* _Task goal_:
Could you echo the listing below line for line, from the line containing "Cruz Roja de Tijuana invierte 23" through the line containing "Modificar la canalización del Río", with both of those lines included?

[Records supplied Boundary: Start]

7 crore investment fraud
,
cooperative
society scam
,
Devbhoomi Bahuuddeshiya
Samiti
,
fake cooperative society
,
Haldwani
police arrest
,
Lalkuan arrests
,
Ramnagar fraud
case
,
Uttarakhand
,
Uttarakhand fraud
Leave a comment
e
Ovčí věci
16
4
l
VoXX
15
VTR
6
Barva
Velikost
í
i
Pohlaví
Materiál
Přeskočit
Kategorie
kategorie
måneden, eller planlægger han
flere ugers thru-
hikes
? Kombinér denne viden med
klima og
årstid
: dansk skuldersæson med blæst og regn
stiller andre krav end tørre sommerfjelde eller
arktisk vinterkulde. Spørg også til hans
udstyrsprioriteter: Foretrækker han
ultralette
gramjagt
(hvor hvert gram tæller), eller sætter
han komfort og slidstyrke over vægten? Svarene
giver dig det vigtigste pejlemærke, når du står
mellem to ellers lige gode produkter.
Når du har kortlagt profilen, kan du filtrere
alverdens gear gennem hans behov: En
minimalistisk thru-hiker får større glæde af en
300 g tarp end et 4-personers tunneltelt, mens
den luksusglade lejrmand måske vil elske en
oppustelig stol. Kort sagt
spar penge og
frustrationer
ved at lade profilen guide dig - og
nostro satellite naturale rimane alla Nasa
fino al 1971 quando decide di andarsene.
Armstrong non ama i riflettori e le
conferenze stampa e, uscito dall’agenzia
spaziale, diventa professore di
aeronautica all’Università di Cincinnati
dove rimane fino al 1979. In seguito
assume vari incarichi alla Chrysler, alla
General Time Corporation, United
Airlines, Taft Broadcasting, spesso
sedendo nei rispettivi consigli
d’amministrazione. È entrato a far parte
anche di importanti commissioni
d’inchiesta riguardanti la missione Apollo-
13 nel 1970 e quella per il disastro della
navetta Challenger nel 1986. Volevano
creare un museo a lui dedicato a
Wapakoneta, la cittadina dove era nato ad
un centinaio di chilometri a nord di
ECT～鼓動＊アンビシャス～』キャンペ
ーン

[Records supplied Boundary: End]
[Records supplied Boundary: Start]

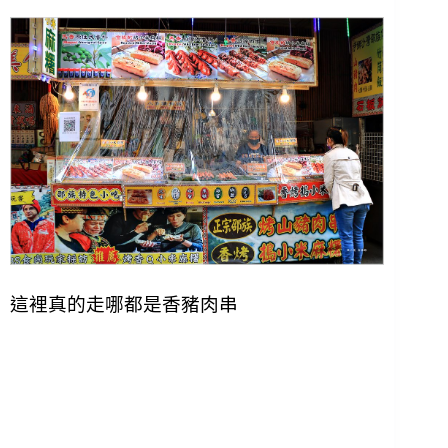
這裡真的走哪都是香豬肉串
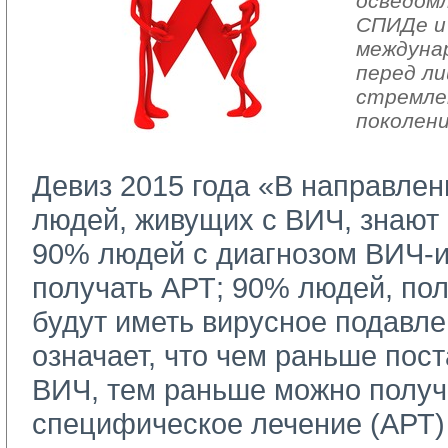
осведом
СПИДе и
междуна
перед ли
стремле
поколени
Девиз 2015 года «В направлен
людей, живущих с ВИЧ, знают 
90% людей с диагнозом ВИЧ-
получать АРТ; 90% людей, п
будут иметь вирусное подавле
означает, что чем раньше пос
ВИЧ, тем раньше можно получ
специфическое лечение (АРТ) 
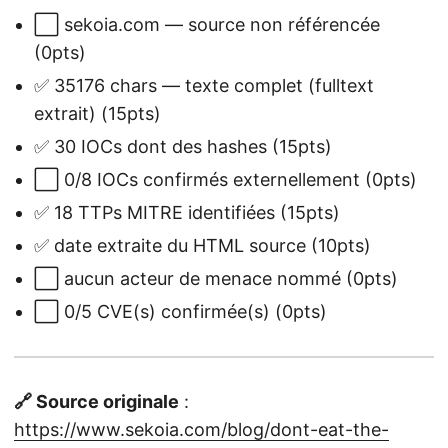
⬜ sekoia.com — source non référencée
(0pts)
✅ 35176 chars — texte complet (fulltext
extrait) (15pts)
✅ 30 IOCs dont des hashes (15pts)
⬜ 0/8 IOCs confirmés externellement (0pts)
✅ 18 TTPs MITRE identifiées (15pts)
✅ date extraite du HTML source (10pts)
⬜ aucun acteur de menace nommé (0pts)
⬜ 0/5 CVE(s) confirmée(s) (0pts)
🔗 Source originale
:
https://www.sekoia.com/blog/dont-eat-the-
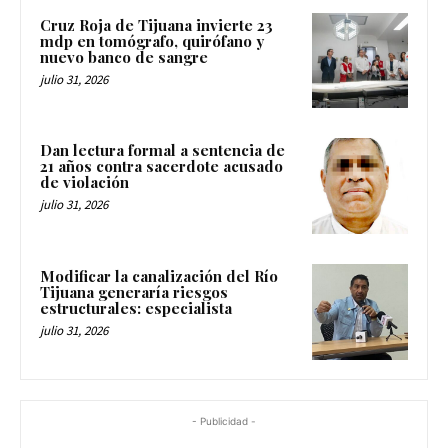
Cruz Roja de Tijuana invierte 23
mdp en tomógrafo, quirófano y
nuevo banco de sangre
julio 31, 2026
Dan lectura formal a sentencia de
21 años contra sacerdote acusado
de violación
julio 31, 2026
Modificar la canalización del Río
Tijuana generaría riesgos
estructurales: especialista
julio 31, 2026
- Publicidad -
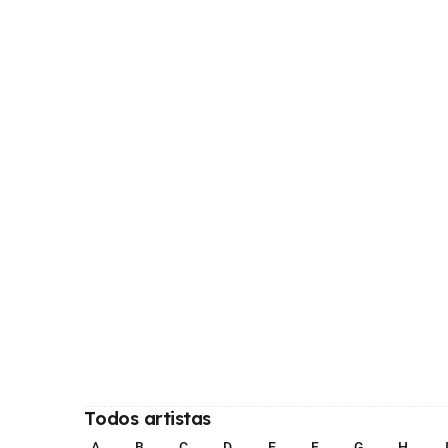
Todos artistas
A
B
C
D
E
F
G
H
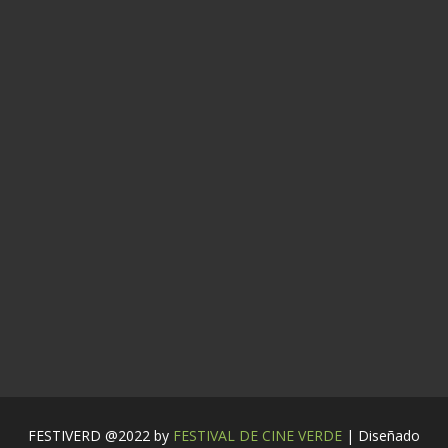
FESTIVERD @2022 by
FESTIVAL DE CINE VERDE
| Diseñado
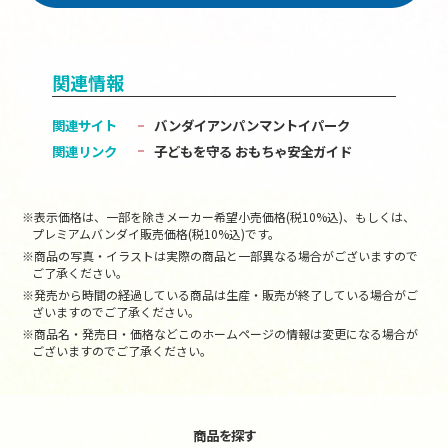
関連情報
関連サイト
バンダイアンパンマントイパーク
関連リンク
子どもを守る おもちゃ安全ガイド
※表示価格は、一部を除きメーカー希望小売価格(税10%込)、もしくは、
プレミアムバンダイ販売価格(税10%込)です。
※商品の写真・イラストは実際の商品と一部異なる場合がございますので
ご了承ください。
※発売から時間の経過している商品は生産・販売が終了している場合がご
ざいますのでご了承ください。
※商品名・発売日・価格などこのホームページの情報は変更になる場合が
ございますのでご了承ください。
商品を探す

[Records supplied Boundary: End]
[Records supplied Boundary: Start]

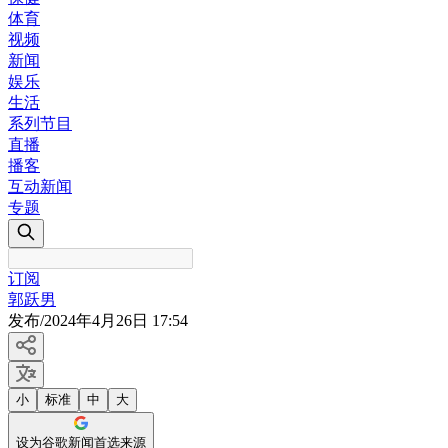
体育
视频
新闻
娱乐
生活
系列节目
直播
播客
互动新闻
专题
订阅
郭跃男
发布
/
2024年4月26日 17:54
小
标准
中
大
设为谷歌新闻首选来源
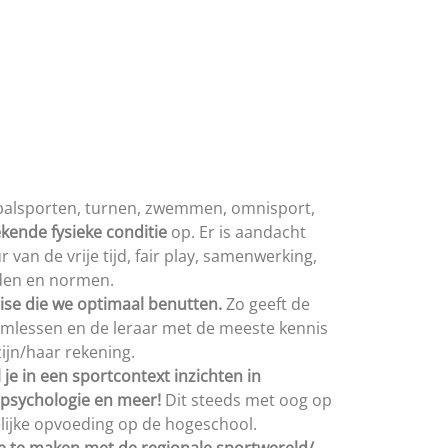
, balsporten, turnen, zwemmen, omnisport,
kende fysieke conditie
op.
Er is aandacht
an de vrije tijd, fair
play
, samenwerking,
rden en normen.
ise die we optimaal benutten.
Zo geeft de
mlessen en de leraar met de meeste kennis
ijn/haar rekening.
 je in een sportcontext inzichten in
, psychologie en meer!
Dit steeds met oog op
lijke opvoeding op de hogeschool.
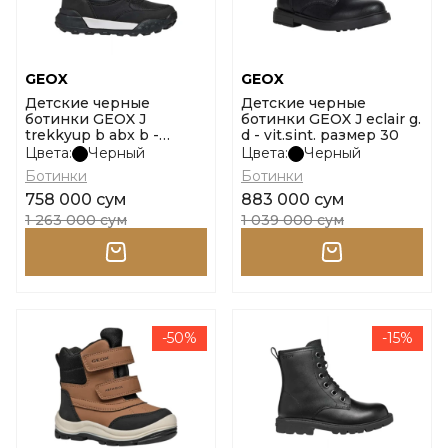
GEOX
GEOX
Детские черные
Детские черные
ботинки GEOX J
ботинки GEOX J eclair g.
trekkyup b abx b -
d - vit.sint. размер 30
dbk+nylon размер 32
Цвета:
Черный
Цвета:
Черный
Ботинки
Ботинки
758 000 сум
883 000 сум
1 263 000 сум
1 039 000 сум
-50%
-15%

[Records supplied Boundary: End]

* _Task response_:
Cruz Roja de Tijuana invierte 23
mdp en tomógrafo, quirófano y
nuevo banco de sangre
julio 31, 2026
Dan lectura formal a sentencia de
21 años contra sacerdote acusado
de violación
julio 31, 2026
Modificar la canalización del Río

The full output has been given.